## Exercise prompt
Please copy the data exactly as it stands, minus the images.

**** Given data ****

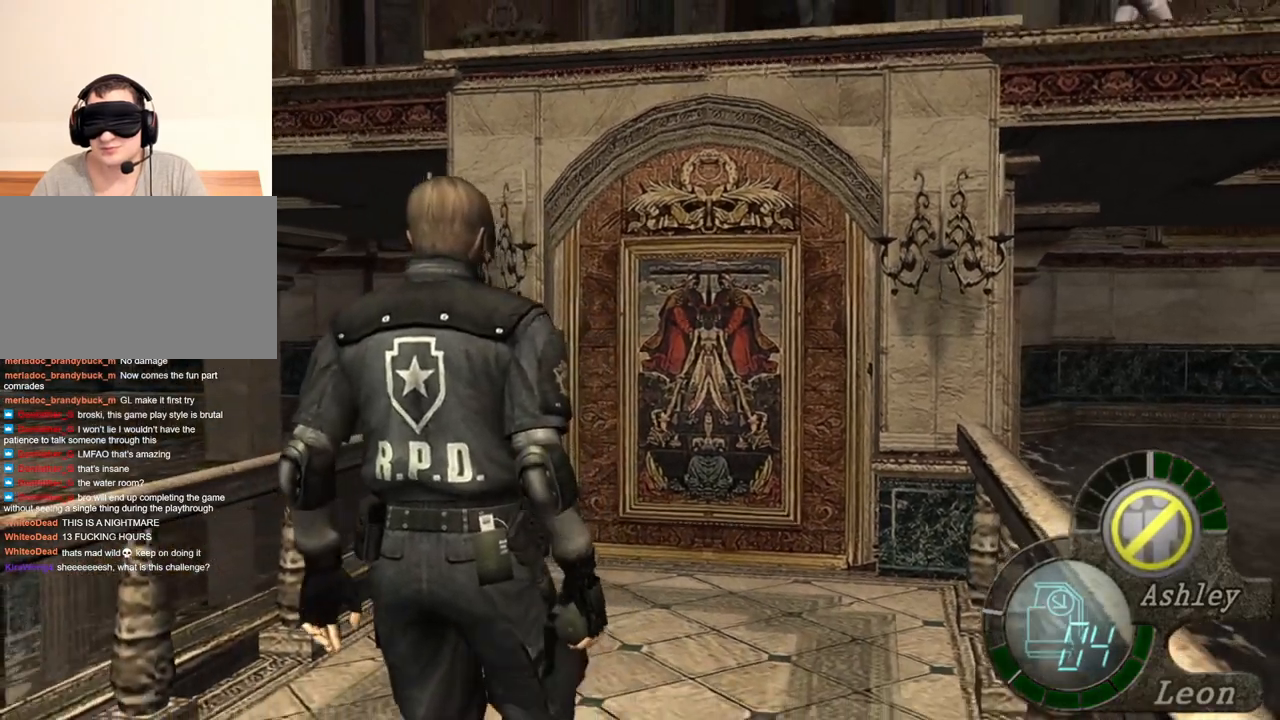
{"keys": ["s"], "mouse": [], "events": []}
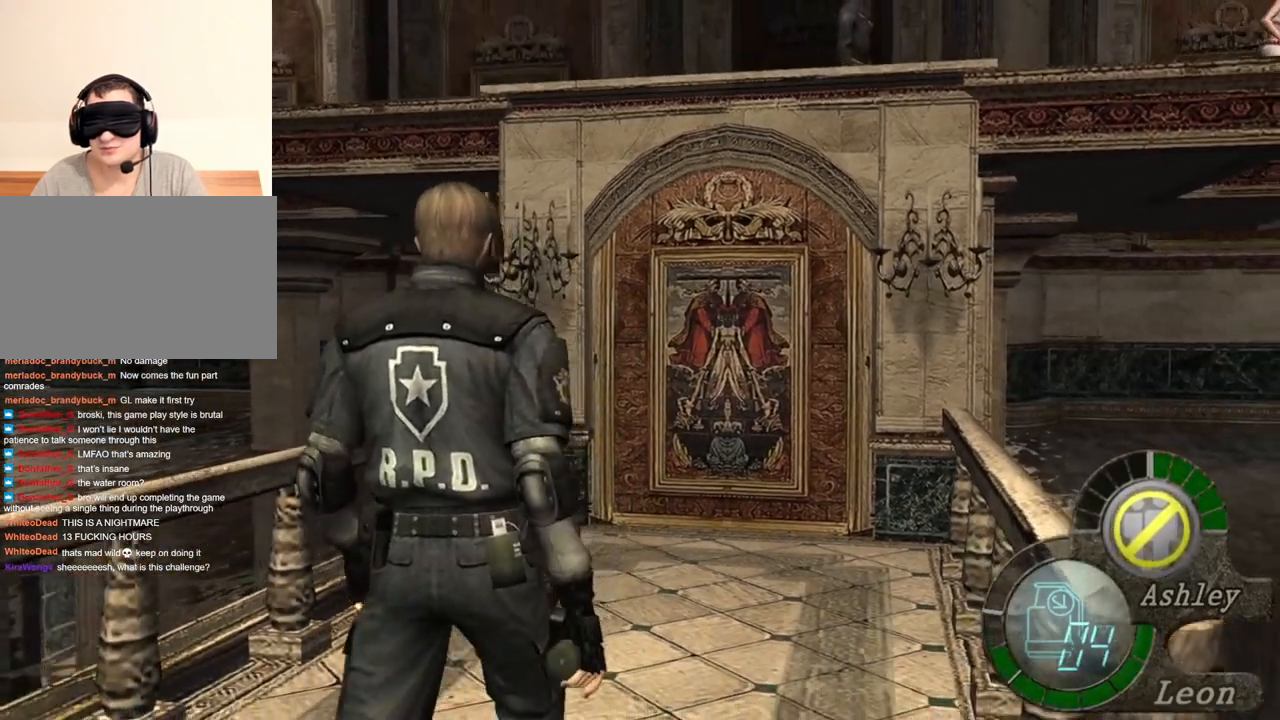
{"keys": ["s"], "mouse": [], "events": []}
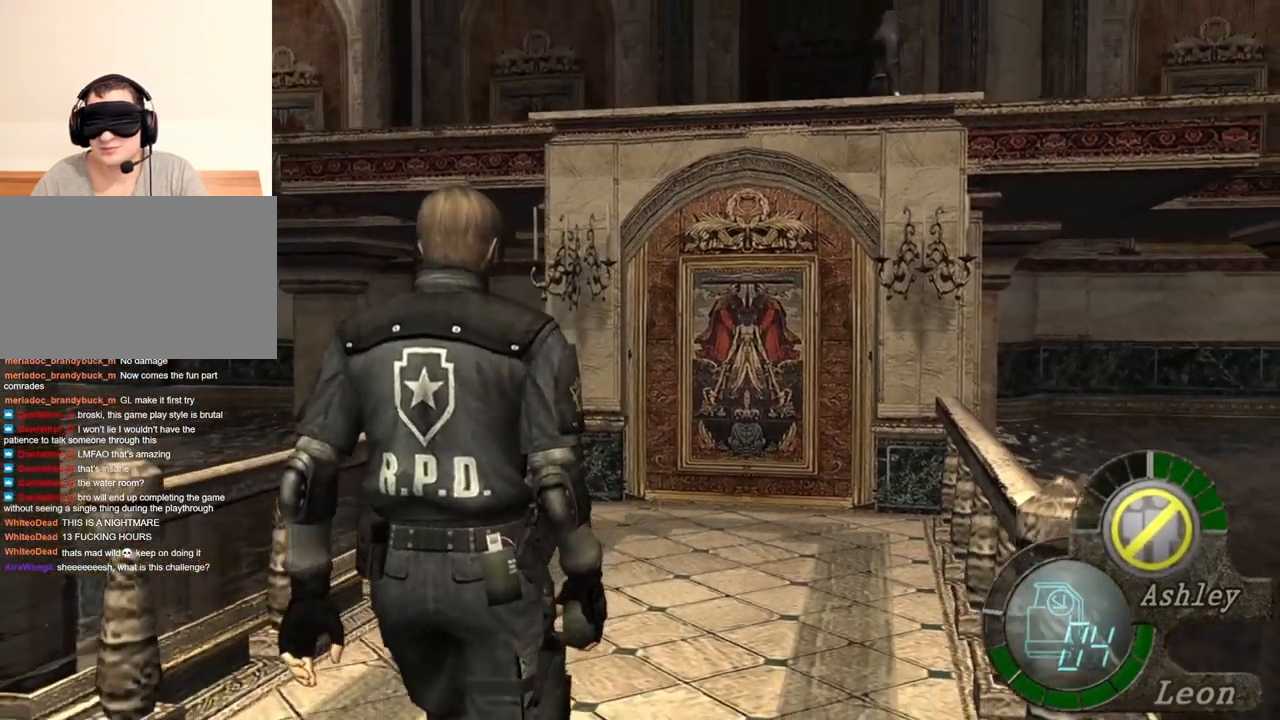
{"keys": [], "mouse": [], "events": [[234, "s", "up"], [234, "tab", "down"], [334, "tab", "up"]]}
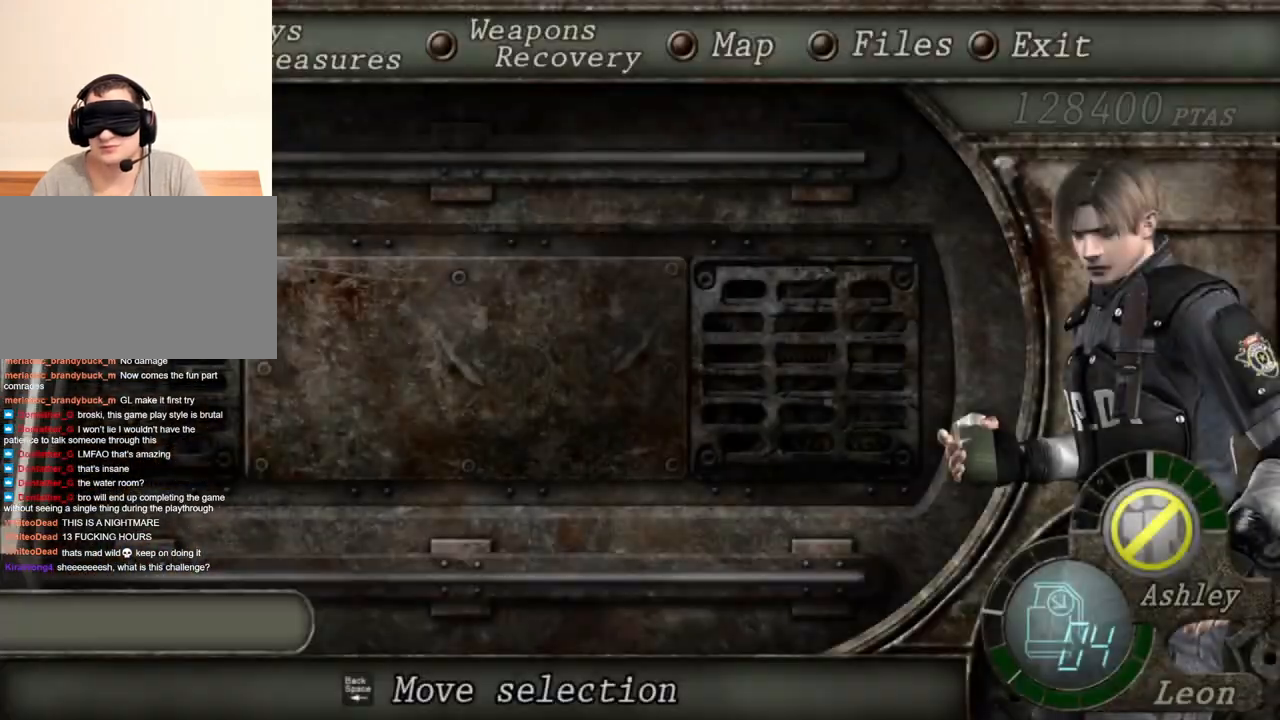
{"keys": ["a"], "mouse": [], "events": [[500, "a", "down"]]}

****

## Output below
{"keys": ["s"], "mouse": [], "events": []}
{"keys": ["s"], "mouse": [], "events": []}
{"keys": [], "mouse": [], "events": [[234, "s", "up"], [234, "tab", "down"], [334, "tab", "up"]]}
{"keys": ["a"], "mouse": [], "events": [[500, "a", "down"]]}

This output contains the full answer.